Especially after the Hunter Biden laptop story came out, and it turned out that the intelligence agencies helped them cover up exactly what they had been accusing Trump of doing.
If you operate under the principle "If Democrats publicly accuse Republicans of something nefarious, they have already done the same thing, but bigger and worse" - you'd be correct in no less than about 80% of cases.
If they find his proposals so hideous that they're willing to blow up their careers by defying him,
I can't remember much careers being blown up by #resistance against Trump though. Even with Trump being nominally president, the best careerist move has been to join the #resistance, not to oppose it.

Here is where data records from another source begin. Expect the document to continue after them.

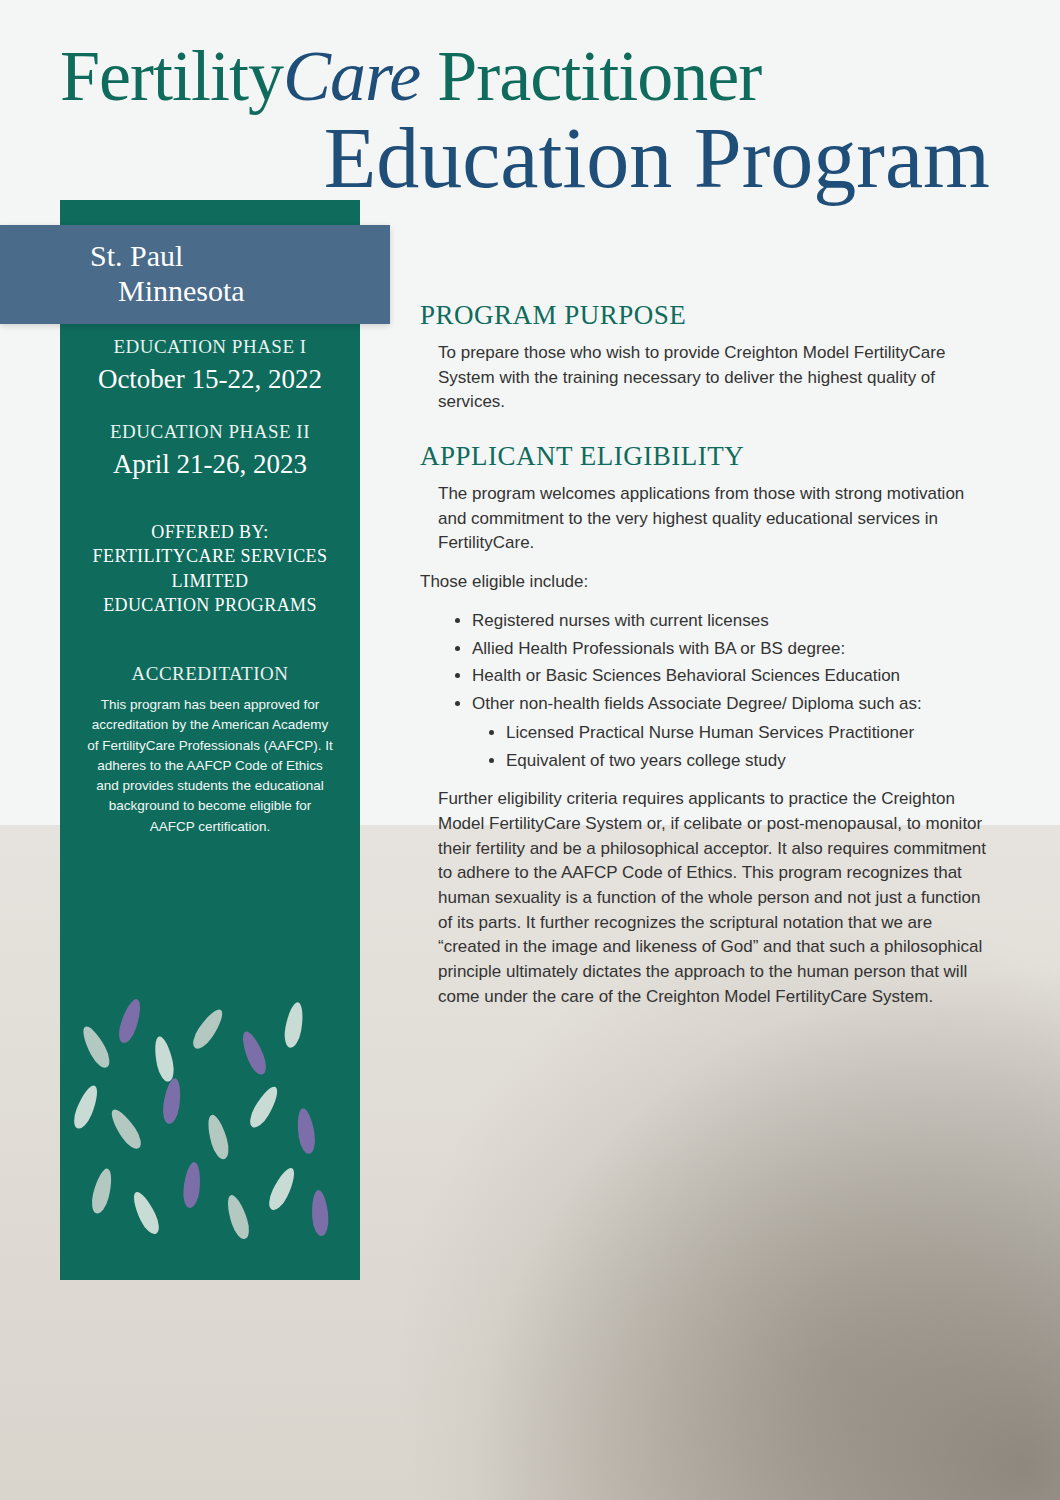FertilityCare Practitioner
Education Program
St. Paul Minnesota
EDUCATION PHASE I
October 15-22, 2022
EDUCATION PHASE II
April 21-26, 2023
OFFERED BY:
FERTILITYCARE SERVICES
LIMITED
EDUCATION PROGRAMS
ACCREDITATION
This program has been approved for accreditation by the American Academy of FertilityCare Professionals (AAFCP). It adheres to the AAFCP Code of Ethics and provides students the educational background to become eligible for AAFCP certification.
PROGRAM PURPOSE
To prepare those who wish to provide Creighton Model FertilityCare System with the training necessary to deliver the highest quality of services.
APPLICANT ELIGIBILITY
The program welcomes applications from those with strong motivation and commitment to the very highest quality educational services in FertilityCare.
Those eligible include:
Registered nurses with current licenses
Allied Health Professionals with BA or BS degree:
Health or Basic Sciences Behavioral Sciences Education
Other non-health fields Associate Degree/ Diploma such as:
Licensed Practical Nurse Human Services Practitioner
Equivalent of two years college study
Further eligibility criteria requires applicants to practice the Creighton Model FertilityCare System or, if celibate or post-menopausal, to monitor their fertility and be a philosophical acceptor. It also requires commitment to adhere to the AAFCP Code of Ethics. This program recognizes that human sexuality is a function of the whole person and not just a function of its parts. It further recognizes the scriptural notation that we are “created in the image and likeness of God” and that such a philosophical principle ultimately dictates the approach to the human person that will come under the care of the Creighton Model FertilityCare System.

I don't see how you can restore the norms until both sides want to restore the norms. If the left doesn't want to restore any norms acceptable to the right - and they clearly do not appear to - then "restoring the norms" for the right means capitulating to whatever new norms the left is going to want. And doing it again and again, repeatedly, with the "norms" shifting arbitrarily far left, and taking flak as "norm-breakers" at each squeak of disagreement. I think it can only be "norms" if they are acceptable and agreed on if not by all than by the majority of the society, and I don't think there's anything the current left could offer that would fit the mold. If they want to go back from "western culture is racist" and "everybody who says is a woman is a woman" and "the left should control and police every public discussion" and "any speech not approved by the left is violence" and "violence against people lower in oppression hierarchy is not real violence" and so on - then there will be some norms. Until then, I see the talk of the "norms" as psychological warfare aimed at convincing the right they have already lost, they just don't realize it yet, but it's time to accept it.
Trump will move the needle towards right wing strong man authoritarianism.
It is just sad to read this after 4 years of Trump presidency in which he was unable not only to come even in the same neighborhood as any "authoritarianism", winged or wingless, but to be able to govern properly as the stature of the President in the presidential republic implied. He was one of the weakest presidents in terms of how much he had things under his personal control, and his plans have been routinely derailed both by deep swamp resistance and by his own party. And yet, we get the same scary story about how he's literally hitler we got in 2016. Makes one think, however "rational" we try to be, our prejudices will come through at the end and that will be it.
First of all, they didn't have time. She has been a candidate for about 100 days, and all of those were campaign days where serious objective scrutiny is not welcome at all. Second, writing an article like "experts suspect the ocean is wet" is also not going to make big waves. Read what people spoke of her before she was elevated, and you'll see plenty critique of her likeability.